Exercise goal => Copy the records below line for line, keeping every word, number, and symbol the same.

Data for processing =>

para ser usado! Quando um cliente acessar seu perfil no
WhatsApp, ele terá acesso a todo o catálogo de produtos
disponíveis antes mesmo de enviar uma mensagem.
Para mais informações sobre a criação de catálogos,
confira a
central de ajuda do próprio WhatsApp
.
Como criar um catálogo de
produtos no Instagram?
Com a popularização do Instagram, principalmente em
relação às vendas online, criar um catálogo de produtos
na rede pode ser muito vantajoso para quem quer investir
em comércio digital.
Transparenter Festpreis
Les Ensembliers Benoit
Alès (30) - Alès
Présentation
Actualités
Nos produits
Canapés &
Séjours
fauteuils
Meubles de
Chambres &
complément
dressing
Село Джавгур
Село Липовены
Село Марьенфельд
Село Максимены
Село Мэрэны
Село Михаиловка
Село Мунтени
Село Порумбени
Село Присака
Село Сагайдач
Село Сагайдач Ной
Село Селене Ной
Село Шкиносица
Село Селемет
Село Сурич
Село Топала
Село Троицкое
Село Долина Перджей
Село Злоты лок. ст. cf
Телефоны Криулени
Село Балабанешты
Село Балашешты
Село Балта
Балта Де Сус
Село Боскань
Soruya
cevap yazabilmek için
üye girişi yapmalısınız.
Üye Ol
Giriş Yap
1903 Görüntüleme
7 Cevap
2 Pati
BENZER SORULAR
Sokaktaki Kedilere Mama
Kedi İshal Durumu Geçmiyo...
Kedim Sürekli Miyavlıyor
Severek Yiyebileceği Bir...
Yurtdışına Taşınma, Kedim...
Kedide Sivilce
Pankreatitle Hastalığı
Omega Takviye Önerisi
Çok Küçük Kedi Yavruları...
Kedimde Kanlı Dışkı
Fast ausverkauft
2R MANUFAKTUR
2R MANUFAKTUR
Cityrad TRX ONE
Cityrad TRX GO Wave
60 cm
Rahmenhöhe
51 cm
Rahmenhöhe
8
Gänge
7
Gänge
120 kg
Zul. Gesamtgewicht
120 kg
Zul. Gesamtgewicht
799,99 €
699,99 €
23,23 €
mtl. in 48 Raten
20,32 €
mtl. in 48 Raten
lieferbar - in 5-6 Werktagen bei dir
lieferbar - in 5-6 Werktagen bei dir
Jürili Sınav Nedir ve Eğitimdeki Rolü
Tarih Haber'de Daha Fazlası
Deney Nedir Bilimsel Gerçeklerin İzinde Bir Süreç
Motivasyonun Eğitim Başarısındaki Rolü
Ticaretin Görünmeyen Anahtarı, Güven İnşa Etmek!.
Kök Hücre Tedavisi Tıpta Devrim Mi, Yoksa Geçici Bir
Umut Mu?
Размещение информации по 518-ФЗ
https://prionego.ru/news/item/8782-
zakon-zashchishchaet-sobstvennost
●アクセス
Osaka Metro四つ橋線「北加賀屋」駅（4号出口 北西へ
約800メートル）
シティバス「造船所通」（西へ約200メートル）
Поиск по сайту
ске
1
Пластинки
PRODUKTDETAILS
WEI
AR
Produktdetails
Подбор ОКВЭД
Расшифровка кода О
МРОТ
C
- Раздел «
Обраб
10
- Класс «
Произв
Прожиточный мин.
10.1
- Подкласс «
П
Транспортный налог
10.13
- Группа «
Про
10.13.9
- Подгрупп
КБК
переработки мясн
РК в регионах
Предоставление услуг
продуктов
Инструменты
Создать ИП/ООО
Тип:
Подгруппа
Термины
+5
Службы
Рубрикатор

Result of this exercise =>
para ser usado! Quando um cliente acessar seu perfil no
WhatsApp, ele terá acesso a todo o catálogo de produtos
disponíveis antes mesmo de enviar uma mensagem.
Para mais informações sobre a criação de catálogos,
confira a
central de ajuda do próprio WhatsApp
.
Como criar um catálogo de
produtos no Instagram?
Com a popularização do Instagram, principalmente em
relação às vendas online, criar um catálogo de produtos
na rede pode ser muito vantajoso para quem quer investir
em comércio digital.
Transparenter Festpreis
Les Ensembliers Benoit
Alès (30) - Alès
Présentation
Actualités
Nos produits
Canapés &
Séjours
fauteuils
Meubles de
Chambres &
complément
dressing
Село Джавгур
Село Липовены
Село Марьенфельд
Село Максимены
Село Мэрэны
Село Михаиловка
Село Мунтени
Село Порумбени
Село Присака
Село Сагайдач
Село Сагайдач Ной
Село Селене Ной
Село Шкиносица
Село Селемет
Село Сурич
Село Топала
Село Троицкое
Село Долина Перджей
Село Злоты лок. ст. cf
Телефоны Криулени
Село Балабанешты
Село Балашешты
Село Балта
Балта Де Сус
Село Боскань
Soruya
cevap yazabilmek için
üye girişi yapmalısınız.
Üye Ol
Giriş Yap
1903 Görüntüleme
7 Cevap
2 Pati
BENZER SORULAR
Sokaktaki Kedilere Mama
Kedi İshal Durumu Geçmiyo...
Kedim Sürekli Miyavlıyor
Severek Yiyebileceği Bir...
Yurtdışına Taşınma, Kedim...
Kedide Sivilce
Pankreatitle Hastalığı
Omega Takviye Önerisi
Çok Küçük Kedi Yavruları...
Kedimde Kanlı Dışkı
Fast ausverkauft
2R MANUFAKTUR
2R MANUFAKTUR
Cityrad TRX ONE
Cityrad TRX GO Wave
60 cm
Rahmenhöhe
51 cm
Rahmenhöhe
8
Gänge
7
Gänge
120 kg
Zul. Gesamtgewicht
120 kg
Zul. Gesamtgewicht
799,99 €
699,99 €
23,23 €
mtl. in 48 Raten
20,32 €
mtl. in 48 Raten
lieferbar - in 5-6 Werktagen bei dir
lieferbar - in 5-6 Werktagen bei dir
Jürili Sınav Nedir ve Eğitimdeki Rolü
Tarih Haber'de Daha Fazlası
Deney Nedir Bilimsel Gerçeklerin İzinde Bir Süreç
Motivasyonun Eğitim Başarısındaki Rolü
Ticaretin Görünmeyen Anahtarı, Güven İnşa Etmek!.
Kök Hücre Tedavisi Tıpta Devrim Mi, Yoksa Geçici Bir
Umut Mu?
Размещение информации по 518-ФЗ
https://prionego.ru/news/item/8782-
zakon-zashchishchaet-sobstvennost
●アクセス
Osaka Metro四つ橋線「北加賀屋」駅（4号出口 北西へ
約800メートル）
シティバス「造船所通」（西へ約200メートル）
Поиск по сайту
ске
1
Пластинки
PRODUKTDETAILS
WEI
AR
Produktdetails
Подбор ОКВЭД
Расшифровка кода О
МРОТ
C
- Раздел «
Обраб
10
- Класс «
Произв
Прожиточный мин.
10.1
- Подкласс «
П
Транспортный налог
10.13
- Группа «
Про
10.13.9
- Подгрупп
КБК
переработки мясн
РК в регионах
Предоставление услуг
продуктов
Инструменты
Создать ИП/ООО
Тип:
Подгруппа
Термины
+5
Службы
Рубрикатор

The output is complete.